• [WHAT THE TASK ASKS] Rewrite the entries from the first one through the one containing "arc at (180, 1915): dashed -> solid", replacing "dashed" with "broken" everywhere it appears. Keep everything else unchanged, and leave out every later entry.

++++++++++++++++++++

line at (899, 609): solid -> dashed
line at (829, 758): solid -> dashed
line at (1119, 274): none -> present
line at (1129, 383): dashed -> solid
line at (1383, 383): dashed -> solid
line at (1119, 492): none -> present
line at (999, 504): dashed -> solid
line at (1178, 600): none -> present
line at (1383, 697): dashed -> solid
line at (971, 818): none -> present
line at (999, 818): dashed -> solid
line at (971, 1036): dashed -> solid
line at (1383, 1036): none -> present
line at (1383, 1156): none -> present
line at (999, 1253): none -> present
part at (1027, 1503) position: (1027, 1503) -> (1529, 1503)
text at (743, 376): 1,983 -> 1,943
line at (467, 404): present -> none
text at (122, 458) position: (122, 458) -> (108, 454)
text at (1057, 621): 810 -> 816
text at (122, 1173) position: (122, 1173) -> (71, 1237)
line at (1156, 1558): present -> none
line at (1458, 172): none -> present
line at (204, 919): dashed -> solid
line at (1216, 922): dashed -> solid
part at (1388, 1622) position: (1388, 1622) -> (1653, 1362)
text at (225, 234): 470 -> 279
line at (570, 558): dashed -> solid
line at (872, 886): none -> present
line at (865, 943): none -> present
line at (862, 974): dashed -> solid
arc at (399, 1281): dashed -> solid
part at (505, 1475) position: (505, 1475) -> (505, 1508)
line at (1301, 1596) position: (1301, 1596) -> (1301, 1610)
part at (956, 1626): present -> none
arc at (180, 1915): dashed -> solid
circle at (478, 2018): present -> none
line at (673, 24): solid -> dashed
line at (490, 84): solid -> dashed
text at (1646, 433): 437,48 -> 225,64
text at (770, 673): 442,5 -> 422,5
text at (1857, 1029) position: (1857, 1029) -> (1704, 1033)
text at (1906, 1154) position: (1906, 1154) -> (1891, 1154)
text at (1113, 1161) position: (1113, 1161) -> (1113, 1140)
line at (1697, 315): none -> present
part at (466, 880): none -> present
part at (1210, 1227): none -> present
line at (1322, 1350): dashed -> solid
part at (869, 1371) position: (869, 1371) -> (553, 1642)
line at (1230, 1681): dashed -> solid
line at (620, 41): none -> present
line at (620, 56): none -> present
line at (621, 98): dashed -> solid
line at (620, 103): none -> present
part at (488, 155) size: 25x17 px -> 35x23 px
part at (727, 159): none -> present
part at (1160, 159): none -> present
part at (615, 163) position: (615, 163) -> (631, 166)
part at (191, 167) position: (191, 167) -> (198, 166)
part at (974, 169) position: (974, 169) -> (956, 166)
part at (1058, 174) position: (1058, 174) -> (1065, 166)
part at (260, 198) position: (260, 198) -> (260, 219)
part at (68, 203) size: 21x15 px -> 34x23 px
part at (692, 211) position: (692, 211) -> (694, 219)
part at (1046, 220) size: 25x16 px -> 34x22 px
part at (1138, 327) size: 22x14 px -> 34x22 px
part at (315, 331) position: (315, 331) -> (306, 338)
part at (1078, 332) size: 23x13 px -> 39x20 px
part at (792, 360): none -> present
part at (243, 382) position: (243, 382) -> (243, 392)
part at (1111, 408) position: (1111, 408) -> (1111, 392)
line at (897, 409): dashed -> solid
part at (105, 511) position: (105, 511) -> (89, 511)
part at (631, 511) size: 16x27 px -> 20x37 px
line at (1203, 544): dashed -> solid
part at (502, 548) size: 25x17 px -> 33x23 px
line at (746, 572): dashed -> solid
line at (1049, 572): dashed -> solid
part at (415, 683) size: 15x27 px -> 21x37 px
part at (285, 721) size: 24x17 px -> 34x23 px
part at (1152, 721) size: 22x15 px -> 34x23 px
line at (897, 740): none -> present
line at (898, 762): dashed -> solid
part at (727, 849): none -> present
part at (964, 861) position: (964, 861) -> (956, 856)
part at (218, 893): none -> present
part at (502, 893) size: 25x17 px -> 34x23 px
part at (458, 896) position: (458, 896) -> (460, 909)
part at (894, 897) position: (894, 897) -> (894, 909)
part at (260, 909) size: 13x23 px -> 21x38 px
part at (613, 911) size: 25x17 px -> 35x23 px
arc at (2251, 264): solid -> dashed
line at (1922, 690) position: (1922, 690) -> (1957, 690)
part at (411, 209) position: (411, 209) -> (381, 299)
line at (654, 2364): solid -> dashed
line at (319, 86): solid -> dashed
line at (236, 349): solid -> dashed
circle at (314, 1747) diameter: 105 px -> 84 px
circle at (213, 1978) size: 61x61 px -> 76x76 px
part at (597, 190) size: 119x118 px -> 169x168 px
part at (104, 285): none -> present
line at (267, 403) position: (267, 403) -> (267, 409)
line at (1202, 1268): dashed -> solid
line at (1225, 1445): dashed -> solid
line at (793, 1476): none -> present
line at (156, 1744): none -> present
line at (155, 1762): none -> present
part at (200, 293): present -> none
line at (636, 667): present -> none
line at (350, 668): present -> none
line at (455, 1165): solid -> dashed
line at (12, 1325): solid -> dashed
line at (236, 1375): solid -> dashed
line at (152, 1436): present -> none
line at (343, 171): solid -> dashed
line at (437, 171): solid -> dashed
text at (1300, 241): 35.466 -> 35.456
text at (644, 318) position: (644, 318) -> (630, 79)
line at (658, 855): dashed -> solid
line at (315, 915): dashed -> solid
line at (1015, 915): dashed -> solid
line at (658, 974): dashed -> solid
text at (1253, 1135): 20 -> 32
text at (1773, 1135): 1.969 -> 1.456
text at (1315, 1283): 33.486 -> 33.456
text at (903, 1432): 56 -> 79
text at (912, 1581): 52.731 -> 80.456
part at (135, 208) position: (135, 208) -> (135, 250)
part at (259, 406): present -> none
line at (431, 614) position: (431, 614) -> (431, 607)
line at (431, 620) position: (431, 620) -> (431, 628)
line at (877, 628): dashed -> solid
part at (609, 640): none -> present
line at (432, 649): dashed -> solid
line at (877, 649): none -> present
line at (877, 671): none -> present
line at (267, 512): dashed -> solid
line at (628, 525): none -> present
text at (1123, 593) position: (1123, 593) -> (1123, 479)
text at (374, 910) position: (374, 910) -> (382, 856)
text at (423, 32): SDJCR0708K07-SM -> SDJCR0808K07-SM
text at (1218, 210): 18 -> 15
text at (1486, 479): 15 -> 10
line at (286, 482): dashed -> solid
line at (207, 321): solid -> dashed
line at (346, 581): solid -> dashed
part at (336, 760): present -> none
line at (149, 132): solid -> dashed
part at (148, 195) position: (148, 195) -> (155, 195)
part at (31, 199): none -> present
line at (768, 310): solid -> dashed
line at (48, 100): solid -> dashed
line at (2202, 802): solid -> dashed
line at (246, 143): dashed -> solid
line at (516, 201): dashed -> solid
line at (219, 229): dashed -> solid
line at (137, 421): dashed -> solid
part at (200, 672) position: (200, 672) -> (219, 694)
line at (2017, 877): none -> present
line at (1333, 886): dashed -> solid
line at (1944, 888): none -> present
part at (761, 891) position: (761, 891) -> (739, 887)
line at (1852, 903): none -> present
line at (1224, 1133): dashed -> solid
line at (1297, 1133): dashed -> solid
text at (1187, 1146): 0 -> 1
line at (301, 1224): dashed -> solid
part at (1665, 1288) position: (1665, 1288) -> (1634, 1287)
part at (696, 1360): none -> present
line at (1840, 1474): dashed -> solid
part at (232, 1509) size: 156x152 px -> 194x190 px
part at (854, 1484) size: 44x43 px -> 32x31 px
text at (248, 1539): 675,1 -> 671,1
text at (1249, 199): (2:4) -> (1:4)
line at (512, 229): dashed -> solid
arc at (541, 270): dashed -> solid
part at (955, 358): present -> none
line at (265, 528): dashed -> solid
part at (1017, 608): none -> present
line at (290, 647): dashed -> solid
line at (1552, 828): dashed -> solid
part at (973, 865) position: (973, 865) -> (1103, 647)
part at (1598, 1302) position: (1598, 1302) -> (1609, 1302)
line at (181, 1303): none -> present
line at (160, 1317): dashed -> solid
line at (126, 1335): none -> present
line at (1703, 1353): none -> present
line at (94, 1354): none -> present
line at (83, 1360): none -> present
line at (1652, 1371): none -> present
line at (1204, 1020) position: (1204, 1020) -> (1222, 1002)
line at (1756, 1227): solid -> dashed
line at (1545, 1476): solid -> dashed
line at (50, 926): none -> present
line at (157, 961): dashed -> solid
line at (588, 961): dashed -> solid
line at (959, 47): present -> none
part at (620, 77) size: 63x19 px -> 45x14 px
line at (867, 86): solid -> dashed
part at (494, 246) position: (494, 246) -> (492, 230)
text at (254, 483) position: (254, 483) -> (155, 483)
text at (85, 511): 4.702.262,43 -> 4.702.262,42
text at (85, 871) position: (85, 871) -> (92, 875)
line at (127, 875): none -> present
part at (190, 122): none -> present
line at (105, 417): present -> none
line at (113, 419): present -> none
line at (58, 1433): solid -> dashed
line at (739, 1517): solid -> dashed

++++++++++++++++++++

• [WRITTEN ANSWER]
line at (899, 609): solid -> broken
line at (829, 758): solid -> broken
line at (1119, 274): none -> present
line at (1129, 383): broken -> solid
line at (1383, 383): broken -> solid
line at (1119, 492): none -> present
line at (999, 504): broken -> solid
line at (1178, 600): none -> present
line at (1383, 697): broken -> solid
line at (971, 818): none -> present
line at (999, 818): broken -> solid
line at (971, 1036): broken -> solid
line at (1383, 1036): none -> present
line at (1383, 1156): none -> present
line at (999, 1253): none -> present
part at (1027, 1503) position: (1027, 1503) -> (1529, 1503)
text at (743, 376): 1,983 -> 1,943
line at (467, 404): present -> none
text at (122, 458) position: (122, 458) -> (108, 454)
text at (1057, 621): 810 -> 816
text at (122, 1173) position: (122, 1173) -> (71, 1237)
line at (1156, 1558): present -> none
line at (1458, 172): none -> present
line at (204, 919): broken -> solid
line at (1216, 922): broken -> solid
part at (1388, 1622) position: (1388, 1622) -> (1653, 1362)
text at (225, 234): 470 -> 279
line at (570, 558): broken -> solid
line at (872, 886): none -> present
line at (865, 943): none -> present
line at (862, 974): broken -> solid
arc at (399, 1281): broken -> solid
part at (505, 1475) position: (505, 1475) -> (505, 1508)
line at (1301, 1596) position: (1301, 1596) -> (1301, 1610)
part at (956, 1626): present -> none
arc at (180, 1915): broken -> solid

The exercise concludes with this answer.